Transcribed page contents
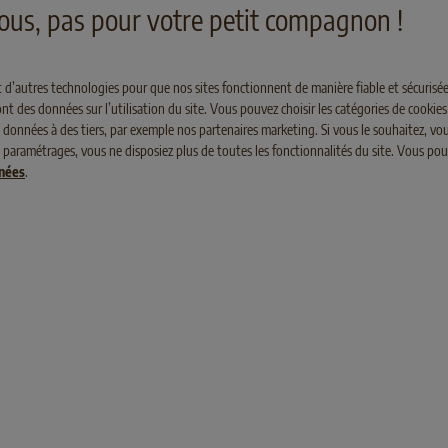
Babycat & Mother
 vous, pas pour votre petit compagnon !
ce
Sterilised
nd
Senior +12
 d’autres technologies pour que nos sites fonctionnent de manière fiable et sécurisée
 des données sur l’utilisation du site. Vous pouvez choisir les catégories de cookies
mark
Maine Coon
 données à des tiers, par exemple nos partenaires marketing. Si vous le souhaitez, vou
gary
vos paramétrages, vous ne disposiez plus de toutes les fonctionnalités du site. Vous p
nnées
.
and
Volaille
embourg
Poisson
ium
Cheval
ria
Kangourou
zerland
Canard
Veau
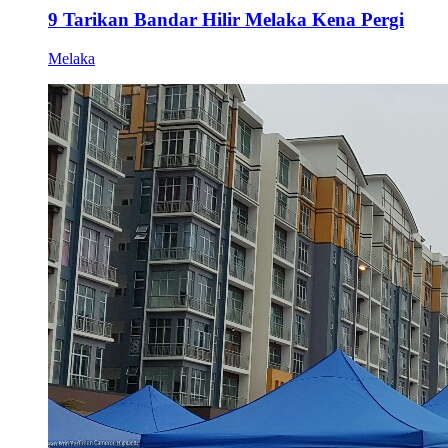
9 Tarikan Bandar Hilir Melaka Kena Pergi
Melaka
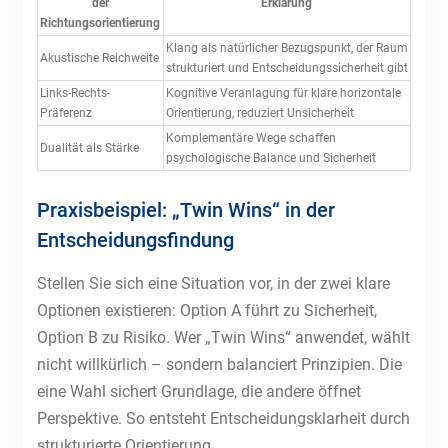
der
Erklärung
Richtungsorientierung
Klang als natürlicher Bezugspunkt, der Raum
Akustische Reichweite
strukturiert und Entscheidungssicherheit gibt
Links-Rechts-
Kognitive Veranlagung für klare horizontale
Präferenz
Orientierung, reduziert Unsicherheit
Komplementäre Wege schaffen
Dualität als Stärke
psychologische Balance und Sicherheit
Praxisbeispiel: „Twin Wins“ in der
Entscheidungsfindung
Stellen Sie sich eine Situation vor, in der zwei klare
Optionen existieren: Option A führt zu Sicherheit,
Option B zu Risiko. Wer „Twin Wins“ anwendet, wählt
nicht willkürlich – sondern balanciert Prinzipien. Die
eine Wahl sichert Grundlage, die andere öffnet
Perspektive. So entsteht Entscheidungsklarheit durch
strukturierte Orientierung.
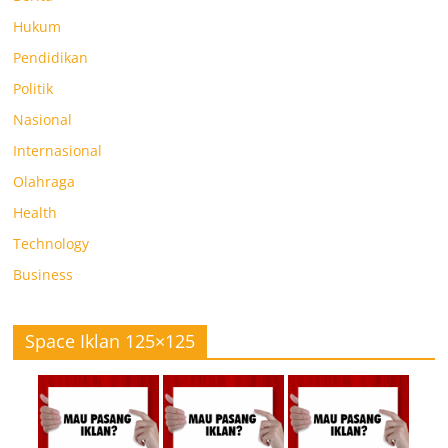
Hukum
Pendidikan
Politik
Nasional
Internasional
Olahraga
Health
Technology
Business
Space Iklan 125×125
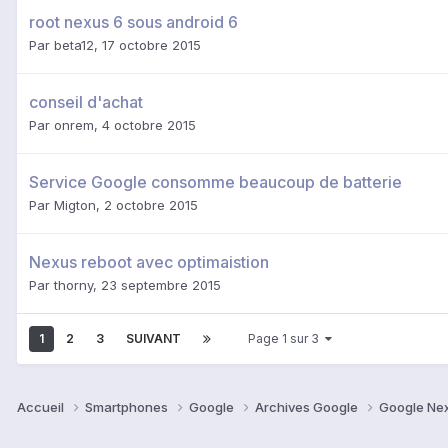
root nexus 6 sous android 6
Par
beta12
,
17 octobre 2015
conseil d'achat
Par
onrem
,
4 octobre 2015
Service Google consomme beaucoup de batterie
Par
Migton
,
2 octobre 2015
Nexus reboot avec optimaistion
Par
thorny
,
23 septembre 2015
1
2
3
SUIVANT
Page 1 sur 3
Accueil
Smartphones
Google
Archives Google
Google Ne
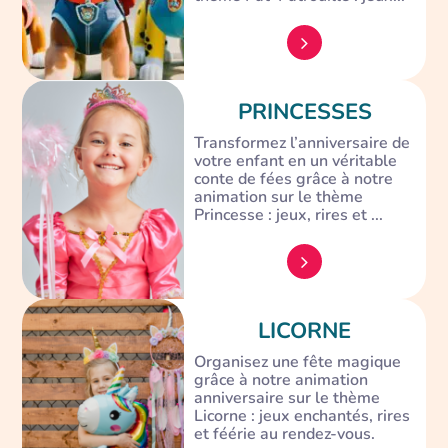
PRINCESSES
Transformez l’anniversaire de
votre enfant en un véritable
conte de fées grâce à notre
animation sur le thème
Princesse : jeux, rires et ...
LICORNE
Organisez une fête magique
grâce à notre animation
anniversaire sur le thème
Licorne : jeux enchantés, rires
et féérie au rendez-vous.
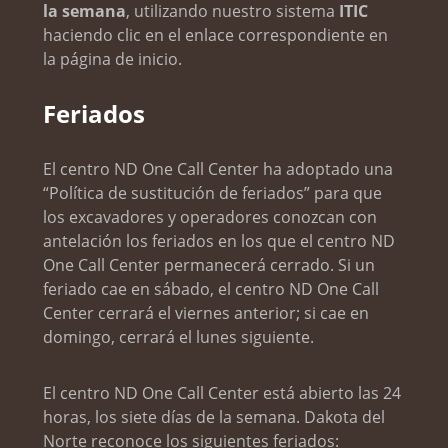
la semana
, utilizando nuestro sistema
ITIC
haciendo clic en el enlace correspondiente en
la página de inicio.
Feriados
El centro ND One Call Center ha adoptado una
“Política de sustitución de feriados” para que
los excavadores y operadores conozcan con
antelación los feriados en los que el centro ND
One Call Center permanecerá cerrado. Si un
feriado cae en sábado, el centro ND One Call
Center cerrará el viernes anterior; si cae en
domingo, cerrará el lunes siguiente.
El centro ND One Call Center está abierto las 24
horas, los siete días de la semana. Dakota del
Norte reconoce los siguientes feriados:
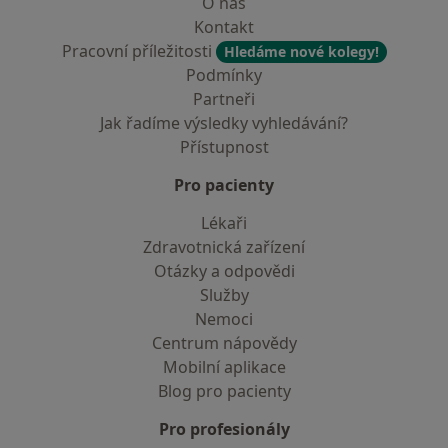
O nás
Kontakt
Pracovní příležitosti
Hledáme nové kolegy!
Podmínky
Partneři
Jak řadíme výsledky vyhledávání?
Přístupnost
Pro pacienty
Lékaři
Zdravotnická zařízení
Otázky a odpovědi
Služby
Nemoci
Centrum nápovědy
Mobilní aplikace
Blog pro pacienty
Pro profesionály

To do
The answer must be all the lines above that hold the word "Wins".

Solution
Praxisbeispiel: „Twin Wins“ in der
Option B zu Risiko. Wer „Twin Wins“ anwendet, wählt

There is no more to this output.